Obwohl sie sich wie ein Voyeur vorkam, konnte sie den Blick nicht von den beiden losreißen. Der Wortwechsel ging weiter. Als Hunter sich zum Gehen wandte, packte Lilah ihn am Arm, doch er schüttelte die Hand angewidert ab.
Lilah flehte, wie Avery schockiert erkannte. Um was bettelte sie? Um die Liebe ihres Sohnes, um seine Aufmerksamkeit? Im nächsten Moment war Hunter verschwunden.
Lilah sah ihm nach und schien in sich zusammenzusacken. Sie ließ sich gegen den Baumstamm sinken und legte den Kopf in die Hände.
Besorgt eilte Avery aus ihrer Nische und schwang sich den Handtaschenriemen über die Schulter. „Peg!“ rief sie auf dem Weg zur Tür. „Ich zahle später.“
Ohne auf eine Antwort zu warten, hastete sie hinaus und über die Straße.
Sobald sie Lilah erreicht hatte, sagte sie leise ihren Namen. „Alles in Ordnung?“ „Geh, Avery, bitte!“
„Das kann ich nicht, wenn du so aufgeregt bist.“
„Du kannst mir nicht helfen. Niemand kann das.“
Sie ließ die Hände sinken und sah Avery an. Das Make-up von Tränen verschmiert, wirkte sie um Jahre älter als die vornehme Gastgeberin von neulich abends.
Avery reichte ihr die Hand. „Ich möchte dir wenigstens zu deinem Wagen helfen oder dich heimfahren.“
„Ich verdiene deine Freundlichkeit nicht. Ich habe so viele Fehler in meinem Leben gemacht. Mit meinen Kindern, meinem …“ Sie rang die Hände. „Gott vergebe mir, es ist alles meine Schuld.“
„Hat Hunter dir das gesagt?“ „Ich muss gehen.“
„Hat Hunter dir das gesagt? Ich habe euch streiten sehen.“
„Lass mich gehen.“ Sie kramte in ihrer Handtasche nach den Autoschlüsseln. Die Hände zitterten ihr so, dass die Schlüssel zu Boden fielen.

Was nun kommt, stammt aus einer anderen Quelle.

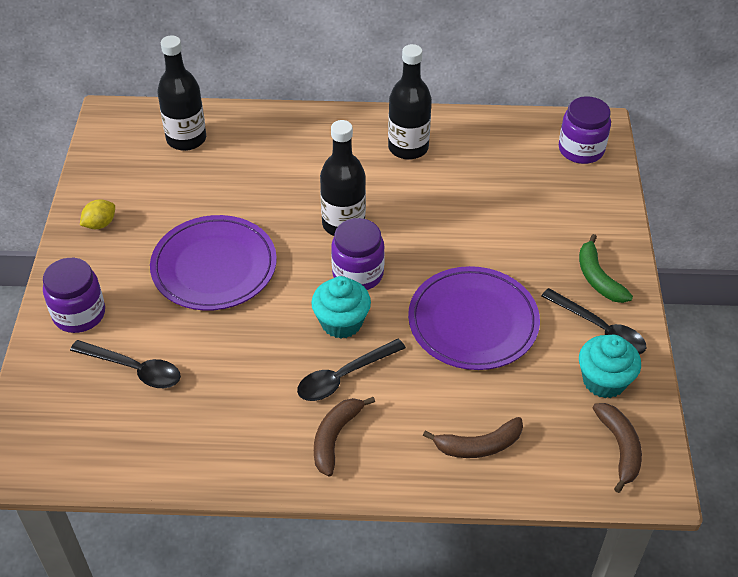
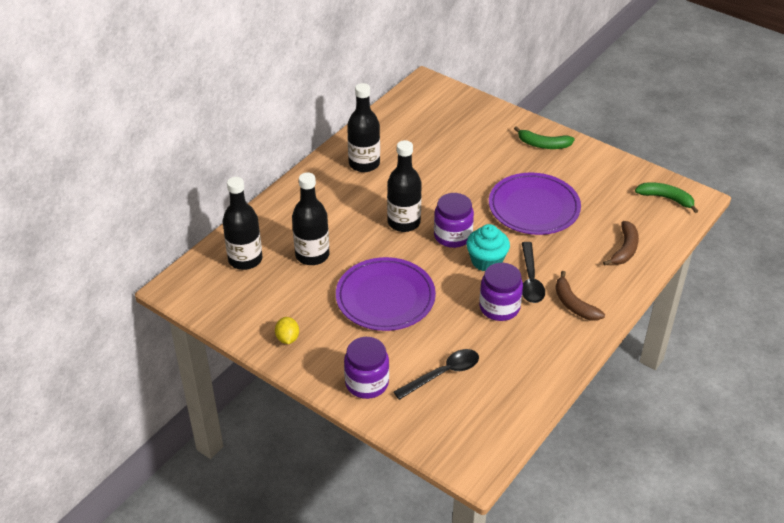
camera: 55 degrees left, 5 degrees down
black spoon [541,288,646,354] -> none
purple jar [559,96,611,164] -> purple jar moved to [479,263,523,321]
turquoise cupcake [579,335,641,398] -> none
brown banana [592,403,642,493] -> green banana [635,182,698,213]
none -> black bottle [292,172,329,265]

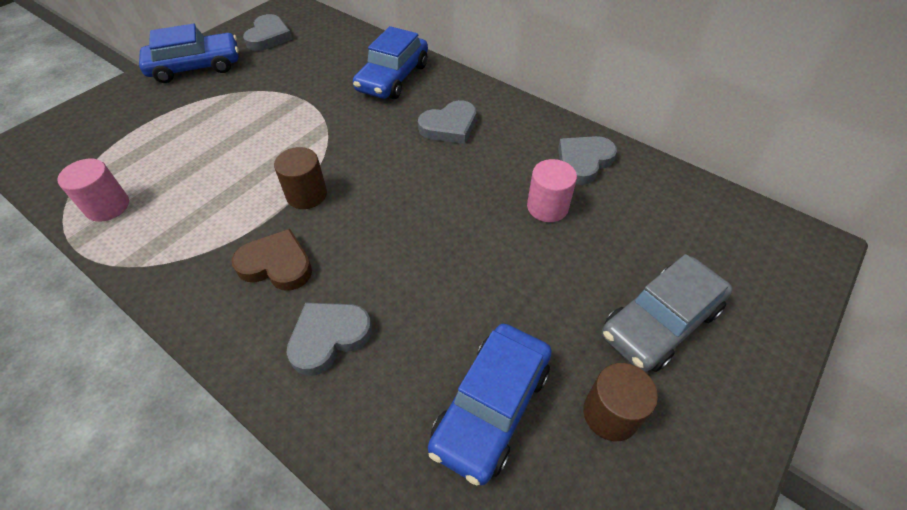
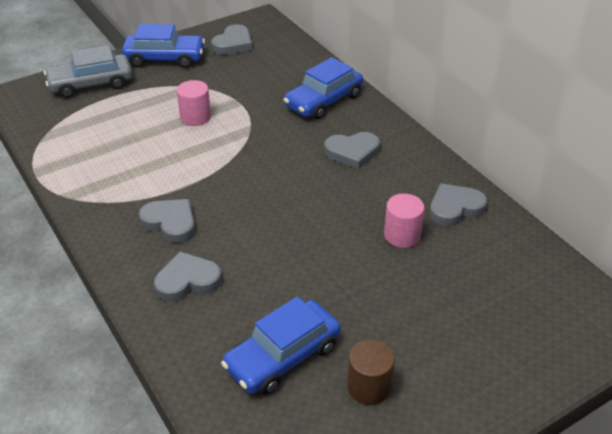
camera: 20 degrees right, 10 degrees down
pink cylinder [58,159,129,222] -> pink cylinder moved to [177,80,211,126]
brown heart [232,229,312,291] -> grey heart [139,199,195,243]
brown cylinder [274,147,327,209] -> none
grey car [602,254,733,372] -> grey car moved to [44,45,132,98]

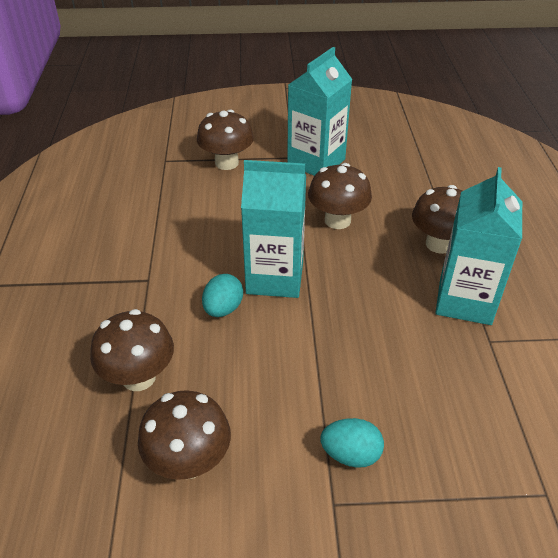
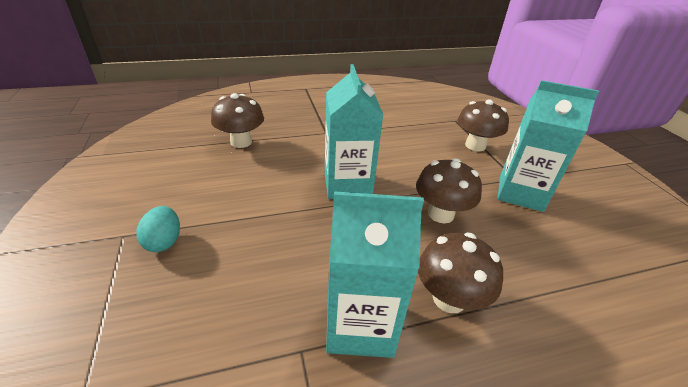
camera: 75 degrees right, 5 degrees down
brown mushroom [138,390,231,480] -> none
turquoise egg [202,274,243,317] -> none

Avery beugte sich herab und hob sie auf. „Ich weiß nicht, was er dir vorgeworfen hat, aber es stimmt nicht. Hunters Probleme sind nicht deine Schuld. Er ist für die Fehler seines Lebens selbst verantwortlich.“
Lilah schüttelte den Kopf. „Du weißt nicht … Ich war eine schreckliche Mutter. Ich habe alles falsch gemacht, alles!“
Verzweifelt versuchte Lilah, sich an ihr vorbeizudrängen. Doch Avery hielt sie an den Schultern fest und zwang Lilah, sie anzusehen. „Das stimmt nicht. Denk an Matt und an Cherry. Sieh dir an, wie gut es ihnen geht und wie zufrieden sie sind.“
Lilah wurde still und sah Avery an. „Ich fühle mich nicht gut. Könntest du mich heimfahren?“
Avery führte sie zu ihrem Wagen, half Lilah beim Einsteigen und fuhr los.
Die Fahrt zur Ranch hinaus verlief schweigend. Avery spürte, dass Lilah weder den Wunsch noch die Kraft hatte, ein Gespräch zu führen. Sie parkte die Limousine in der Zufahrt, half Lilah beim Aussteigen und brachte sie zum Haus.